Omit the images and retype the records verbatim.
Records for this exercise START
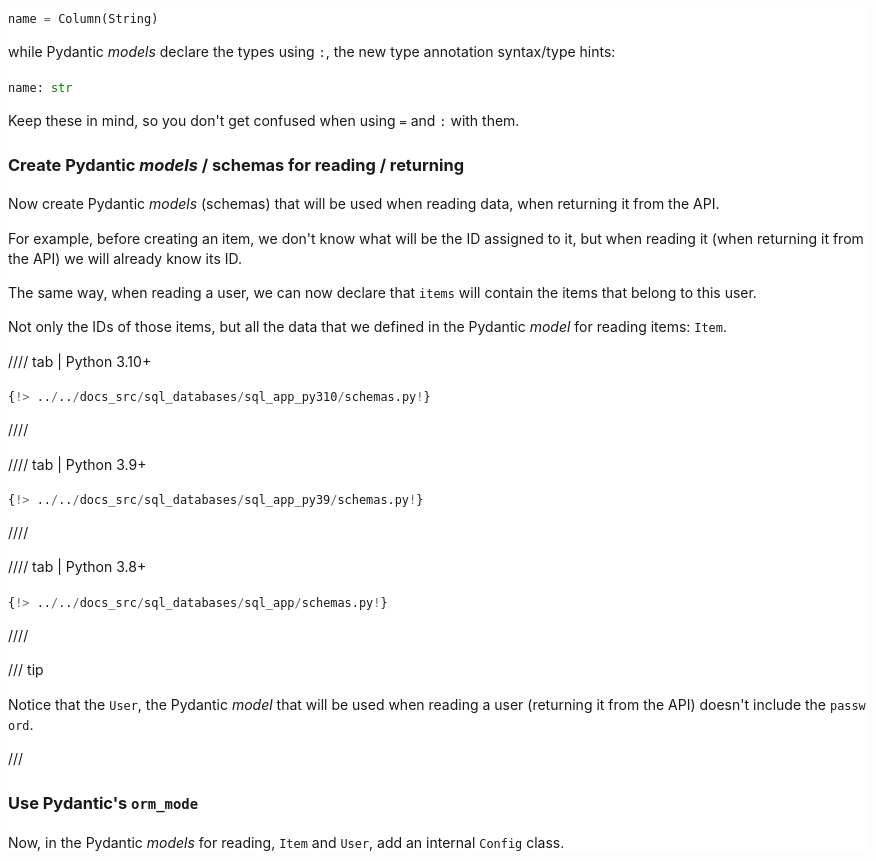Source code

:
 ```Python
name = Column(String)
```

while Pydantic *models* declare the types using `:`, the new type annotation syntax/type hints:

```Python
name: str
```

Keep these in mind, so you don't get confused when using `=` and `:` with them.

### Create Pydantic *models* / schemas for reading / returning

Now create Pydantic *models* (schemas) that will be used when reading data, when returning it from the API.

For example, before creating an item, we don't know what will be the ID assigned to it, but when reading it (when returning it from the API) we will already know its ID.

The same way, when reading a user, we can now declare that `items` will contain the items that belong to this user.

Not only the IDs of those items, but all the data that we defined in the Pydantic *model* for reading items: `Item`.

//// tab | Python 3.10+

```Python hl_lines="13-15  29-32"
{!> ../../docs_src/sql_databases/sql_app_py310/schemas.py!}
```

////

//// tab | Python 3.9+

```Python hl_lines="15-17  31-34"
{!> ../../docs_src/sql_databases/sql_app_py39/schemas.py!}
```

////

//// tab | Python 3.8+

```Python hl_lines="15-17  31-34"
{!> ../../docs_src/sql_databases/sql_app/schemas.py!}
```

////

/// tip

Notice that the `User`, the Pydantic *model* that will be used when reading a user (returning it from the API) doesn't include the `password`.

///

### Use Pydantic's `orm_mode`

Now, in the Pydantic *models* for reading, `Item` and `User`, add an internal `Config` class.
Records for this exercise END
**Finished exercise:**
Source code

:
 ```Python
name = Column(String)
```

while Pydantic *models* declare the types using `:`, the new type annotation syntax/type hints:

```Python
name: str
```

Keep these in mind, so you don't get confused when using `=` and `:` with them.

### Create Pydantic *models* / schemas for reading / returning

Now create Pydantic *models* (schemas) that will be used when reading data, when returning it from the API.

For example, before creating an item, we don't know what will be the ID assigned to it, but when reading it (when returning it from the API) we will already know its ID.

The same way, when reading a user, we can now declare that `items` will contain the items that belong to this user.

Not only the IDs of those items, but all the data that we defined in the Pydantic *model* for reading items: `Item`.

//// tab | Python 3.10+

```Python hl_lines="13-15  29-32"
{!> ../../docs_src/sql_databases/sql_app_py310/schemas.py!}
```

////

//// tab | Python 3.9+

```Python hl_lines="15-17  31-34"
{!> ../../docs_src/sql_databases/sql_app_py39/schemas.py!}
```

////

//// tab | Python 3.8+

```Python hl_lines="15-17  31-34"
{!> ../../docs_src/sql_databases/sql_app/schemas.py!}
```

////

/// tip

Notice that the `User`, the Pydantic *model* that will be used when reading a user (returning it from the API) doesn't include the `password`.

///

### Use Pydantic's `orm_mode`

Now, in the Pydantic *models* for reading, `Item` and `User`, add an internal `Config` class.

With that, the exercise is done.